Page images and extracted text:
────────────────────────────────────────

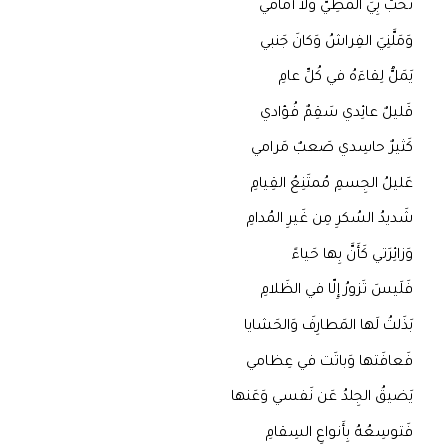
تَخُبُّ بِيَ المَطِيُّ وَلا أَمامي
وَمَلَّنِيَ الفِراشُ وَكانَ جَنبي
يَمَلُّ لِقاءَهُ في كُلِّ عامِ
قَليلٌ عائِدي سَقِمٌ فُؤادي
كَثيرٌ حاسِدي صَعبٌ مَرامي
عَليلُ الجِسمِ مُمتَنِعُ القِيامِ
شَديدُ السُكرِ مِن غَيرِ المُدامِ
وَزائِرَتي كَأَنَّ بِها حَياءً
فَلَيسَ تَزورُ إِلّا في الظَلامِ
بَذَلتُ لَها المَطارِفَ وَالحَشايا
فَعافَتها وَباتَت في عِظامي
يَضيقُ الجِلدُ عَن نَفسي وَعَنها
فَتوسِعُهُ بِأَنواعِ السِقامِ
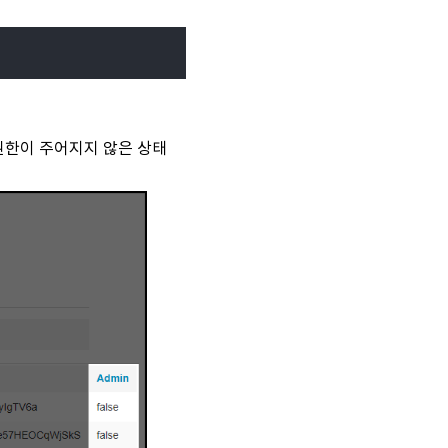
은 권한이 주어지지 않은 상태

────────────────────────────────────────

_What you are asked to do_
Begin at the start of the records and stop after the line that contains "وَزائِرَتي كَأَنَّ بِها حَياءً". Rewrite those lines with "الفِراشُ" replaced by "السَريرُ" and everything else unchanged, leaving the pictures out of your answer.

_Solution for this task_
تَخُبُّ بِيَ المَطِيُّ وَلا أَمامي
وَمَلَّنِيَ السَريرُ وَكانَ جَنبي
يَمَلُّ لِقاءَهُ في كُلِّ عامِ
قَليلٌ عائِدي سَقِمٌ فُؤادي
كَثيرٌ حاسِدي صَعبٌ مَرامي
عَليلُ الجِسمِ مُمتَنِعُ القِيامِ
شَديدُ السُكرِ مِن غَيرِ المُدامِ
وَزائِرَتي كَأَنَّ بِها حَياءً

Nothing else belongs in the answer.